I will present an ongoing project researching the linguistic challenges facing school students when they move from primary to secondary school[i], based on data gathered in the north of England. Our team have worked with five secondary schools and eight primary schools to build corpora that aim to represent the language encountered by students in Years 5-6, and in Years 7-8, in academic contexts. We aim to develop a detailed description at the lexical, grammatical and discourse levels of the spoken and written language of Key Stage 3, contrasted with Key Stage 2 and with language outside the school. Our database allows for comparisons at the broadest level between late KS2 and early KS3, between separate year groups, and between individual subjects at different levels, and we are working on a number of such studies.
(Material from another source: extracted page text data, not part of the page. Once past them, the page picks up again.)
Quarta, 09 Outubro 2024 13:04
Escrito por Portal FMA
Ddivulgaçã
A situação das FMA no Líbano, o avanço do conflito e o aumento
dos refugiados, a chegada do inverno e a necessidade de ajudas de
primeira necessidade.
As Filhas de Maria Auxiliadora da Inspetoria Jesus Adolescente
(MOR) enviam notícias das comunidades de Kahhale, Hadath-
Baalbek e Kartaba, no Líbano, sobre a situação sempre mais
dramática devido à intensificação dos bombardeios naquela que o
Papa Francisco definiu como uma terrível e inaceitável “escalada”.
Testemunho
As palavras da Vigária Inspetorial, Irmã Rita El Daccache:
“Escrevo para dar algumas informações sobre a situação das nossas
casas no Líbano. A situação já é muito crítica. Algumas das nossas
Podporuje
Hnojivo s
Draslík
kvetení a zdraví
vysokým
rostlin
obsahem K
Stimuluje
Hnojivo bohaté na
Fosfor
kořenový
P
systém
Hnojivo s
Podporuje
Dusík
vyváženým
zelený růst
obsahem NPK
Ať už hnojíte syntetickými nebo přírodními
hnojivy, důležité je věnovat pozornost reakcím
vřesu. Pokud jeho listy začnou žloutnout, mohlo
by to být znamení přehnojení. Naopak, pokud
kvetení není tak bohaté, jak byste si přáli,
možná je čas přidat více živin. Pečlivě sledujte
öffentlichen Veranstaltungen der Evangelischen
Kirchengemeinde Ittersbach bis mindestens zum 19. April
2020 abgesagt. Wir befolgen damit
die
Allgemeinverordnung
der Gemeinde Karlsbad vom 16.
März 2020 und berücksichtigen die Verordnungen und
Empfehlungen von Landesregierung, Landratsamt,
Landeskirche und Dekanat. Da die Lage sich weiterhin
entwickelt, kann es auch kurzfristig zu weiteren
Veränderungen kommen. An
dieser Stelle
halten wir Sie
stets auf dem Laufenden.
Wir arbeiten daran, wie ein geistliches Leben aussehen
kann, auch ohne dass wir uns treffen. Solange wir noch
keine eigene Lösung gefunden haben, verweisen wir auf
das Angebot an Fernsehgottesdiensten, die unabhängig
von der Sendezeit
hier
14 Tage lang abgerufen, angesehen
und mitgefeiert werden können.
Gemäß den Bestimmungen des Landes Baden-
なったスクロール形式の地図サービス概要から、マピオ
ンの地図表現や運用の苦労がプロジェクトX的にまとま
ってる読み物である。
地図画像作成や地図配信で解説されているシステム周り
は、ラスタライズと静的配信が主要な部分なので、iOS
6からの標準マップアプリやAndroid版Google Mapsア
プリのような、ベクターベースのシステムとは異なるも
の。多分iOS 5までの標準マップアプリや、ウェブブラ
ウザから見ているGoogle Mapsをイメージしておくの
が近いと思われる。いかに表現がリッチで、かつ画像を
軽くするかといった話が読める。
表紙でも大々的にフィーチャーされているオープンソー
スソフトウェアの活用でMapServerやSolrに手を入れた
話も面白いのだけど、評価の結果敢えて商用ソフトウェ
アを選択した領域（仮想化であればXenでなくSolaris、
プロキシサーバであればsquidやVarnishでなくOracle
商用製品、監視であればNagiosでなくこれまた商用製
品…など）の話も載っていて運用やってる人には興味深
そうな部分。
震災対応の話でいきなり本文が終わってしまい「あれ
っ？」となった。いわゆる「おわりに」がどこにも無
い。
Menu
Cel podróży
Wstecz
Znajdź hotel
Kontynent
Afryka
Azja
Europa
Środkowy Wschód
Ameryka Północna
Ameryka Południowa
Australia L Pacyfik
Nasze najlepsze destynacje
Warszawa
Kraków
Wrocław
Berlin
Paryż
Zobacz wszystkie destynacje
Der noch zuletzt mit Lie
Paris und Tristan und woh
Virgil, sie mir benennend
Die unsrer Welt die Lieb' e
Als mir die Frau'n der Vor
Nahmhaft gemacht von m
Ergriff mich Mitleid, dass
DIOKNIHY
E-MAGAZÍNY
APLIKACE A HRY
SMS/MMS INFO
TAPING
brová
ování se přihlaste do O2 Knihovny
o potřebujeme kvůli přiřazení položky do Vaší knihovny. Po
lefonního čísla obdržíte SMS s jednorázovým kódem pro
This talk will focus on the science corpora, and in particular on the issue of word meaning. Polysemy in academic vocabulary is a known phenomenon, with many words having an academic meaning and a related, more general meaning. For example, expand has the general meaning of ‘get bigger’ in non-academic discourse and a precise meaning when describing an algebraic process. I identified the most frequent lexical words in our KS2 and KS3 science corpora, and keywords of each compared with each other and with a reference corpus. I used concordance and collocation analysis, and tools such as WordSketch to develop descriptions of use and meaning of the frequent lexical words in KS2 and KS3 science. I show that potentially problematic polysemy is very widespread, with almost all frequent school science lexis having more specialised and narrow academic meanings in KS3 than in KS2 or non-school language. Examples are cell, force, energy and reaction, ranked 1, 2, 5 and 6 in frequency of lexical words in KS3 science. Even where words appear to have the same meanings as in everyday language, such as water and light (ranked 3 and 4), there is a subtle difference in use, from contained, tangible instantiations in everyday language, to generalisations and abstractions in the language of science. In contrast, technical scientific words that are rarely used outside school (such as photosynthesis) are not especially frequent, and are almost always glossed by teachers. I argue that the vocabulary challenge of secondary school science lies in the move from concrete to abstract explanation, with the shift in meanings of everyday lexis that is entailed, rather than in the accumulation of new technical lexis.


[i] The linguistic challenge of the transition from primary school to secondary school, funded by ESRC, grant number ES/R006687/1.